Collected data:
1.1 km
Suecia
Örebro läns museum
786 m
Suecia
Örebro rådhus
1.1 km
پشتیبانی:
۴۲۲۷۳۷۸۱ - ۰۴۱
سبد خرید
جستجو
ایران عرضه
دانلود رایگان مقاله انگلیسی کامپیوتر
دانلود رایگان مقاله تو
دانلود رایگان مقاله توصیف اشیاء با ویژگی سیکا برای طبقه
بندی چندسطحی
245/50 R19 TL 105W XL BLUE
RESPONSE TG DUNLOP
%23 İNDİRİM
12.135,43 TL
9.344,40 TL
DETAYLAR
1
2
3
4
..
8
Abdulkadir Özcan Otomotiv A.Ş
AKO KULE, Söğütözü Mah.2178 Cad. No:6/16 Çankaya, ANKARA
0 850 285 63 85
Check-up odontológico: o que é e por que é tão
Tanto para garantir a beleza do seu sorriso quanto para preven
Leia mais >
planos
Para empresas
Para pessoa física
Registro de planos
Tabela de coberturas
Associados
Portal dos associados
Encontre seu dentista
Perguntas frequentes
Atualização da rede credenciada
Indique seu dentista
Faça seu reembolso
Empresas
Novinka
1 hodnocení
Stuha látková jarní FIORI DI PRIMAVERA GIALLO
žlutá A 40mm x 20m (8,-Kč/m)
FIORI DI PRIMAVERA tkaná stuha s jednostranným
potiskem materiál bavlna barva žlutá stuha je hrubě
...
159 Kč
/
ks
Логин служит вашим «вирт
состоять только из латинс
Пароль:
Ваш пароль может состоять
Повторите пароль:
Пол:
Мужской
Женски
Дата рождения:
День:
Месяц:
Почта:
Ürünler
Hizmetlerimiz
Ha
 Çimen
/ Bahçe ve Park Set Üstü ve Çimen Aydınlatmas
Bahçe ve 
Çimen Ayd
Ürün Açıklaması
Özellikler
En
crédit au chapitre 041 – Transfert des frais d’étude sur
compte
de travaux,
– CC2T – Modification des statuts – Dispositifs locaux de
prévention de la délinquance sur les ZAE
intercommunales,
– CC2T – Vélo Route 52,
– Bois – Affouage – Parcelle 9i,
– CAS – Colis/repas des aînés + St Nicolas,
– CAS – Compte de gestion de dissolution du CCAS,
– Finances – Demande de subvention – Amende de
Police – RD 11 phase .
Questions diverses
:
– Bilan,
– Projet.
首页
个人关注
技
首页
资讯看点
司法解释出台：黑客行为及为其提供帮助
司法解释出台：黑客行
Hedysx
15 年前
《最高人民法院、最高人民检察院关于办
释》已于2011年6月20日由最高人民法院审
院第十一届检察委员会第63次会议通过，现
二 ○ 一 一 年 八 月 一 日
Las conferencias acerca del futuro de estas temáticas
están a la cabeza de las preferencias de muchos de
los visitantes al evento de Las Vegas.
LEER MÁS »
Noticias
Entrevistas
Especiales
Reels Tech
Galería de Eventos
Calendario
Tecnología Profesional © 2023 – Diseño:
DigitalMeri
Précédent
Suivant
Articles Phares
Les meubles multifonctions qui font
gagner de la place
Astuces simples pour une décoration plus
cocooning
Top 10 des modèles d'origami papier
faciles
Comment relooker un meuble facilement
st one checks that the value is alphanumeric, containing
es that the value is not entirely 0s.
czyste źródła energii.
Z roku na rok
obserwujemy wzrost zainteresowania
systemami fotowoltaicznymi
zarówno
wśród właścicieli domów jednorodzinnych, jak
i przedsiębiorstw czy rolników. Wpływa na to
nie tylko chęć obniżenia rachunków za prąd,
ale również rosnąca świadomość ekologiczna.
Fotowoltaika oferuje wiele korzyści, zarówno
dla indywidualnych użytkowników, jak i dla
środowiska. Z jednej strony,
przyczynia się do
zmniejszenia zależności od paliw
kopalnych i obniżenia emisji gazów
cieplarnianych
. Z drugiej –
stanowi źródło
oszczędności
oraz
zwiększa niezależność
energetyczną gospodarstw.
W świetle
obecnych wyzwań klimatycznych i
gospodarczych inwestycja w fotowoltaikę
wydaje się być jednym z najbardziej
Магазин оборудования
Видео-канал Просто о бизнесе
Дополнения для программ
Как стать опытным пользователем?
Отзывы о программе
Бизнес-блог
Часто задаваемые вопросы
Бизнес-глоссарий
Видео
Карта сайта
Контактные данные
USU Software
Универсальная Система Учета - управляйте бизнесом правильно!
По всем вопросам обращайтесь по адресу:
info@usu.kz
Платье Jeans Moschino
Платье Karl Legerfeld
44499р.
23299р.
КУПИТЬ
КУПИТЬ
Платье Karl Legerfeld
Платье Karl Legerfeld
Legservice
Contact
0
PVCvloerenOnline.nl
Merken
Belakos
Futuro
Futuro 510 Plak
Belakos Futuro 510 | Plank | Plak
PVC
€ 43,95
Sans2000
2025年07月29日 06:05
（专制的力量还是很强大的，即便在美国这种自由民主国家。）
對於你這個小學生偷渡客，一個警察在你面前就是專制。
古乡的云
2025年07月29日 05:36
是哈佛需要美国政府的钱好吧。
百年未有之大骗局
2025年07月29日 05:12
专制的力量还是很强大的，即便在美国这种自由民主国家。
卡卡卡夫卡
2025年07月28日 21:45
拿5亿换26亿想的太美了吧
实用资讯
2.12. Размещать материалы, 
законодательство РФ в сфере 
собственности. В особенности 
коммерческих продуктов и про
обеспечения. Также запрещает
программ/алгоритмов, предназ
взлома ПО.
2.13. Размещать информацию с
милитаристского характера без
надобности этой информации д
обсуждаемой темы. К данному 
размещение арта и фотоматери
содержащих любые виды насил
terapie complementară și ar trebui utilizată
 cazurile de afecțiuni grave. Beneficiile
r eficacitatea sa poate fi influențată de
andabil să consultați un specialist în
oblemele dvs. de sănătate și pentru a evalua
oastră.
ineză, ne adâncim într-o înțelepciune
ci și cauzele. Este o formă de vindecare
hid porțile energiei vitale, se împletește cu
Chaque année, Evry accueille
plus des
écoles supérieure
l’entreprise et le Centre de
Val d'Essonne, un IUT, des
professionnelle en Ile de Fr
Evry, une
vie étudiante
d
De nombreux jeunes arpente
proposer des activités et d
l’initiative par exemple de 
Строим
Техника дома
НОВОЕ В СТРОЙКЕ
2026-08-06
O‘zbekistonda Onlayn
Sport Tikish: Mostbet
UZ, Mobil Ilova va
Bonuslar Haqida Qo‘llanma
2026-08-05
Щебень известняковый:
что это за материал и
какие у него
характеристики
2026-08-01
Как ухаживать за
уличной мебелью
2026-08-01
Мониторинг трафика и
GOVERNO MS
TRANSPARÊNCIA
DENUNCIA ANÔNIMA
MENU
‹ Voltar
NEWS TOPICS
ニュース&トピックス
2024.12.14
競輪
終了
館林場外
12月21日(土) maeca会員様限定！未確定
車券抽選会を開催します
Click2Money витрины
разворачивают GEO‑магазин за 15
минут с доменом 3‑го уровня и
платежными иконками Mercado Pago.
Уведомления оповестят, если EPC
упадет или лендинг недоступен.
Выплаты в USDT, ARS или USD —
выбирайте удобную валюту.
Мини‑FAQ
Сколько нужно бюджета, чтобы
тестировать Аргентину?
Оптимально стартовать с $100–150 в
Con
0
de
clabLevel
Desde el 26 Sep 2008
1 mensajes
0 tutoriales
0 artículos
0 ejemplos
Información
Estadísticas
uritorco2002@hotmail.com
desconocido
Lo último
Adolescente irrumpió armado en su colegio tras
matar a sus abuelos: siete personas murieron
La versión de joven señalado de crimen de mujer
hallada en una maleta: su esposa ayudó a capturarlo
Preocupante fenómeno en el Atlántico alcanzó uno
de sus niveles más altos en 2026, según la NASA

◆ **TASK GOAL**
Retype the entries exactly; leave nothing out.

◆ **ANSWER SPACE**
1.1 km
Suecia
Örebro läns museum
786 m
Suecia
Örebro rådhus
1.1 km
پشتیبانی:
۴۲۲۷۳۷۸۱ - ۰۴۱
سبد خرید
جستجو
ایران عرضه
دانلود رایگان مقاله انگلیسی کامپیوتر
دانلود رایگان مقاله تو
دانلود رایگان مقاله توصیف اشیاء با ویژگی سیکا برای طبقه
بندی چندسطحی
245/50 R19 TL 105W XL BLUE
RESPONSE TG DUNLOP
%23 İNDİRİM
12.135,43 TL
9.344,40 TL
DETAYLAR
1
2
3
4
..
8
Abdulkadir Özcan Otomotiv A.Ş
AKO KULE, Söğütözü Mah.2178 Cad. No:6/16 Çankaya, ANKARA
0 850 285 63 85
Check-up odontológico: o que é e por que é tão
Tanto para garantir a beleza do seu sorriso quanto para preven
Leia mais >
planos
Para empresas
Para pessoa física
Registro de planos
Tabela de coberturas
Associados
Portal dos associados
Encontre seu dentista
Perguntas frequentes
Atualização da rede credenciada
Indique seu dentista
Faça seu reembolso
Empresas
Novinka
1 hodnocení
Stuha látková jarní FIORI DI PRIMAVERA GIALLO
žlutá A 40mm x 20m (8,-Kč/m)
FIORI DI PRIMAVERA tkaná stuha s jednostranným
potiskem materiál bavlna barva žlutá stuha je hrubě
...
159 Kč
/
ks
Логин служит вашим «вирт
состоять только из латинс
Пароль:
Ваш пароль может состоять
Повторите пароль:
Пол:
Мужской
Женски
Дата рождения:
День:
Месяц:
Почта:
Ürünler
Hizmetlerimiz
Ha
 Çimen
/ Bahçe ve Park Set Üstü ve Çimen Aydınlatmas
Bahçe ve 
Çimen Ayd
Ürün Açıklaması
Özellikler
En
crédit au chapitre 041 – Transfert des frais d’étude sur
compte
de travaux,
– CC2T – Modification des statuts – Dispositifs locaux de
prévention de la délinquance sur les ZAE
intercommunales,
– CC2T – Vélo Route 52,
– Bois – Affouage – Parcelle 9i,
– CAS – Colis/repas des aînés + St Nicolas,
– CAS – Compte de gestion de dissolution du CCAS,
– Finances – Demande de subvention – Amende de
Police – RD 11 phase .
Questions diverses
:
– Bilan,
– Projet.
首页
个人关注
技
首页
资讯看点
司法解释出台：黑客行为及为其提供帮助
司法解释出台：黑客行
Hedysx
15 年前
《最高人民法院、最高人民检察院关于办
释》已于2011年6月20日由最高人民法院审
院第十一届检察委员会第63次会议通过，现
二 ○ 一 一 年 八 月 一 日
Las conferencias acerca del futuro de estas temáticas
están a la cabeza de las preferencias de muchos de
los visitantes al evento de Las Vegas.
LEER MÁS »
Noticias
Entrevistas
Especiales
Reels Tech
Galería de Eventos
Calendario
Tecnología Profesional © 2023 – Diseño:
DigitalMeri
Précédent
Suivant
Articles Phares
Les meubles multifonctions qui font
gagner de la place
Astuces simples pour une décoration plus
cocooning
Top 10 des modèles d'origami papier
faciles
Comment relooker un meuble facilement
st one checks that the value is alphanumeric, containing
es that the value is not entirely 0s.
czyste źródła energii.
Z roku na rok
obserwujemy wzrost zainteresowania
systemami fotowoltaicznymi
zarówno
wśród właścicieli domów jednorodzinnych, jak
i przedsiębiorstw czy rolników. Wpływa na to
nie tylko chęć obniżenia rachunków za prąd,
ale również rosnąca świadomość ekologiczna.
Fotowoltaika oferuje wiele korzyści, zarówno
dla indywidualnych użytkowników, jak i dla
środowiska. Z jednej strony,
przyczynia się do
zmniejszenia zależności od paliw
kopalnych i obniżenia emisji gazów
cieplarnianych
. Z drugiej –
stanowi źródło
oszczędności
oraz
zwiększa niezależność
energetyczną gospodarstw.
W świetle
obecnych wyzwań klimatycznych i
gospodarczych inwestycja w fotowoltaikę
wydaje się być jednym z najbardziej
Магазин оборудования
Видео-канал Просто о бизнесе
Дополнения для программ
Как стать опытным пользователем?
Отзывы о программе
Бизнес-блог
Часто задаваемые вопросы
Бизнес-глоссарий
Видео
Карта сайта
Контактные данные
USU Software
Универсальная Система Учета - управляйте бизнесом правильно!
По всем вопросам обращайтесь по адресу:
info@usu.kz
Платье Jeans Moschino
Платье Karl Legerfeld
44499р.
23299р.
КУПИТЬ
КУПИТЬ
Платье Karl Legerfeld
Платье Karl Legerfeld
Legservice
Contact
0
PVCvloerenOnline.nl
Merken
Belakos
Futuro
Futuro 510 Plak
Belakos Futuro 510 | Plank | Plak
PVC
€ 43,95
Sans2000
2025年07月29日 06:05
（专制的力量还是很强大的，即便在美国这种自由民主国家。）
對於你這個小學生偷渡客，一個警察在你面前就是專制。
古乡的云
2025年07月29日 05:36
是哈佛需要美国政府的钱好吧。
百年未有之大骗局
2025年07月29日 05:12
专制的力量还是很强大的，即便在美国这种自由民主国家。
卡卡卡夫卡
2025年07月28日 21:45
拿5亿换26亿想的太美了吧
实用资讯
2.12. Размещать материалы, 
законодательство РФ в сфере 
собственности. В особенности 
коммерческих продуктов и про
обеспечения. Также запрещает
программ/алгоритмов, предназ
взлома ПО.
2.13. Размещать информацию с
милитаристского характера без
надобности этой информации д
обсуждаемой темы. К данному 
размещение арта и фотоматери
содержащих любые виды насил
terapie complementară și ar trebui utilizată
 cazurile de afecțiuni grave. Beneficiile
r eficacitatea sa poate fi influențată de
andabil să consultați un specialist în
oblemele dvs. de sănătate și pentru a evalua
oastră.
ineză, ne adâncim într-o înțelepciune
ci și cauzele. Este o formă de vindecare
hid porțile energiei vitale, se împletește cu
Chaque année, Evry accueille
plus des
écoles supérieure
l’entreprise et le Centre de
Val d'Essonne, un IUT, des
professionnelle en Ile de Fr
Evry, une
vie étudiante
d
De nombreux jeunes arpente
proposer des activités et d
l’initiative par exemple de 
Строим
Техника дома
НОВОЕ В СТРОЙКЕ
2026-08-06
O‘zbekistonda Onlayn
Sport Tikish: Mostbet
UZ, Mobil Ilova va
Bonuslar Haqida Qo‘llanma
2026-08-05
Щебень известняковый:
что это за материал и
какие у него
характеристики
2026-08-01
Как ухаживать за
уличной мебелью
2026-08-01
Мониторинг трафика и
GOVERNO MS
TRANSPARÊNCIA
DENUNCIA ANÔNIMA
MENU
‹ Voltar
NEWS TOPICS
ニュース&トピックス
2024.12.14
競輪
終了
館林場外
12月21日(土) maeca会員様限定！未確定
車券抽選会を開催します
Click2Money витрины
разворачивают GEO‑магазин за 15
минут с доменом 3‑го уровня и
платежными иконками Mercado Pago.
Уведомления оповестят, если EPC
упадет или лендинг недоступен.
Выплаты в USDT, ARS или USD —
выбирайте удобную валюту.
Мини‑FAQ
Сколько нужно бюджета, чтобы
тестировать Аргентину?
Оптимально стартовать с $100–150 в
Con
0
de
clabLevel
Desde el 26 Sep 2008
1 mensajes
0 tutoriales
0 artículos
0 ejemplos
Información
Estadísticas
uritorco2002@hotmail.com
desconocido
Lo último
Adolescente irrumpió armado en su colegio tras
matar a sus abuelos: siete personas murieron
La versión de joven señalado de crimen de mujer
hallada en una maleta: su esposa ayudó a capturarlo
Preocupante fenómeno en el Atlántico alcanzó uno
de sus niveles más altos en 2026, según la NASA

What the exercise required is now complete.